À travers ces différences qui opposent des étudiants aux habitudes intellectuelles, aux pratiques culturelles et aux rapports au monde social et économique radicalement divergents, se joue au fond la redéfinition de la figure dominante de l’« homme cultivé » et des formes légitimes de la culture. Homme de lettres ou homme de dossiers, de rapports et de documents ? Compétences littéraires et artistiques, compétences scientifiques et techniques ou compétences bureaucratiques ? Voilà le cœur de la question.

Juin 1998

  1. (retour)↑  Ce texte s’appuie sur les résultats et interprétations sociologiques contenus dans Bernard Lahire, Les Manières d’étudier, Paris, La Documentation française, « Cahiers de l’ove », 1997, 175 p. (avec la collaboration de Mathias Millet et Everest Pardell).
  2. (retour)↑  « Pratiquement tous les étudiants de 1967 lisaient au moins un livre par mois, il n’y en a plus que deux tiers aujourd’hui ; et trois quarts d’entre eux étaient de gros lecteurs contre un tiers maintenant. Pour les élèves, c’est la même chose. », Françoise Dumontier, François de Singly et Claude Thélot, « La lecture moins attractive qu’il y a vingt ans », Économie et Statistique, n° 233, juin 1990, p. 65.
  3. (retour)↑  On rappellera que l’enquête de l’ove repose sur 27 710 réponses à des questionnaires envoyés au printemps 1994 par voie postale à des étudiants et élèves d’universités, d’instituts universitaires de technologie, de sections de techniciens supérieurs et de classes préparatoires aux grandes écoles. Cf. « Méthodologie de l’enquête », in Les Conditions de vie des étudiants, Claude Grignon, Louis Gruel, Bernard Bensoussan, Paris, La Documentation française, « Cahiers de l’ove », n° 1.
  4. (retour)↑  Olivier Donnat et Denis Cogneau, Les Pratiques culturelles des Français, 1973-1989, p. 21.

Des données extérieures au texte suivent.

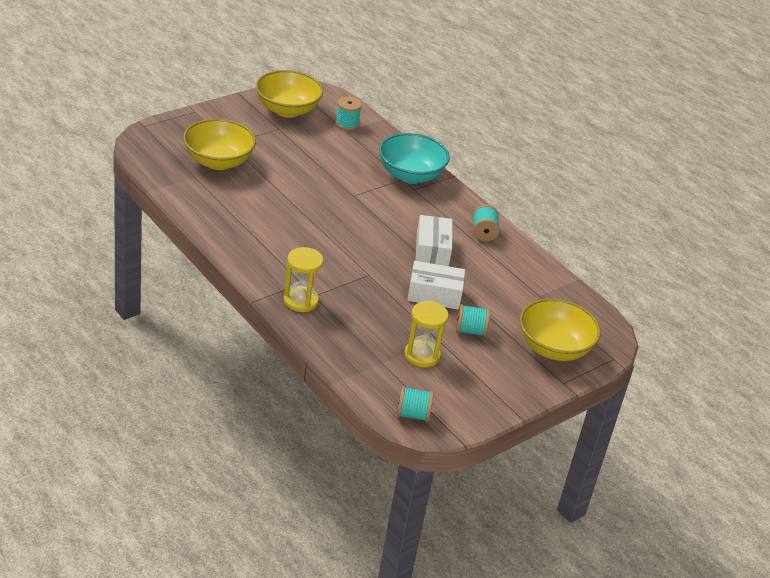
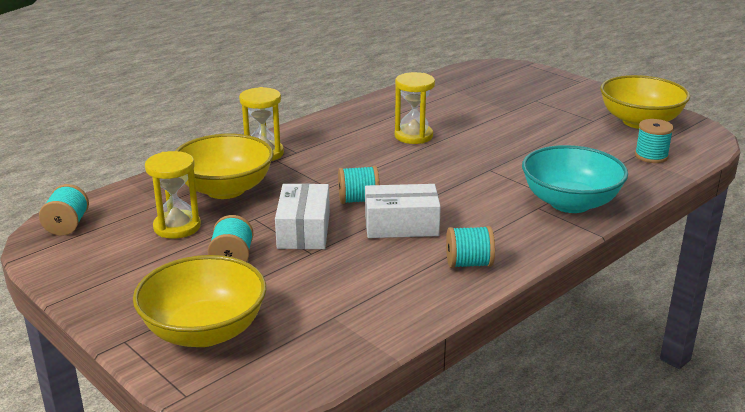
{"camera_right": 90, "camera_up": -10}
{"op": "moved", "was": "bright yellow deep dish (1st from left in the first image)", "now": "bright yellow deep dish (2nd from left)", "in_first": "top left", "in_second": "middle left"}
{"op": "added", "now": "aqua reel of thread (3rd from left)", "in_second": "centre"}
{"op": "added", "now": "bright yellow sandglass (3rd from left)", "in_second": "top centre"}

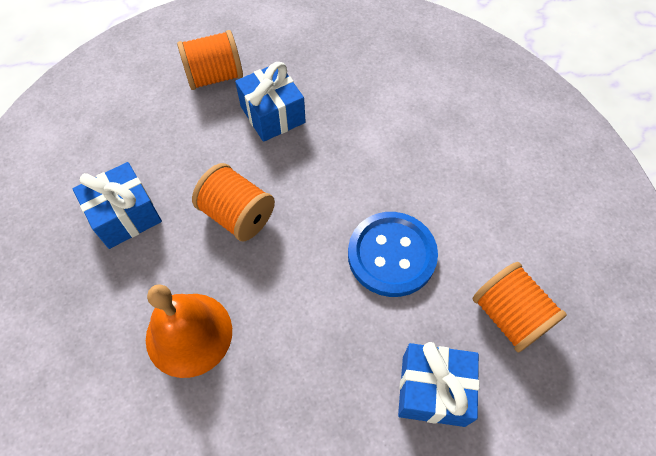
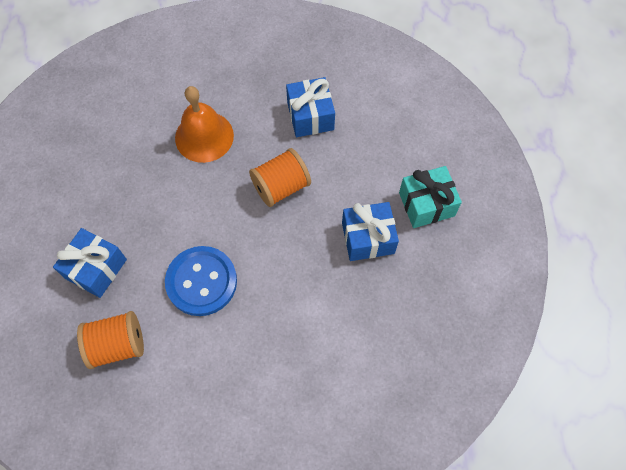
{"camera_right": 110, "camera_up": 5}
{"op": "replaced", "was": "orange-coloured reel of thread (1st from left)", "now": "aqua gift", "in_first": "top left", "in_second": "middle right"}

  5. (retour)↑  Op. cit., p. 21.
  6. (retour)↑  Malgré son prestige élevé, la série C du baccalauréat engendre moins de lecteurs de presse nationale (55,3 %) que les séries A (65,6 %) et B (68,8 %).
  7. (retour)↑  « Raffinés » et « barbares » sont, cela va de soi, des catégories culturelles qui participent de la domination symbolique de la culture littéraire et artistique.
  8. (retour)↑  Le genre essais et ouvrages philosophiques est particulièrement sensible aux différences de reconnaissance scolaire : 50,4 % des étudiants qui ont obtenu une mention Très bien au baccalauréat en lisent régulièrement, ce n’est le cas que de 38,8 % des étudiants ayant une mention Bien, de 30,1 % de ceux qui ont une mention Assez bien et de 25,5 % des étudiants à mention Passable.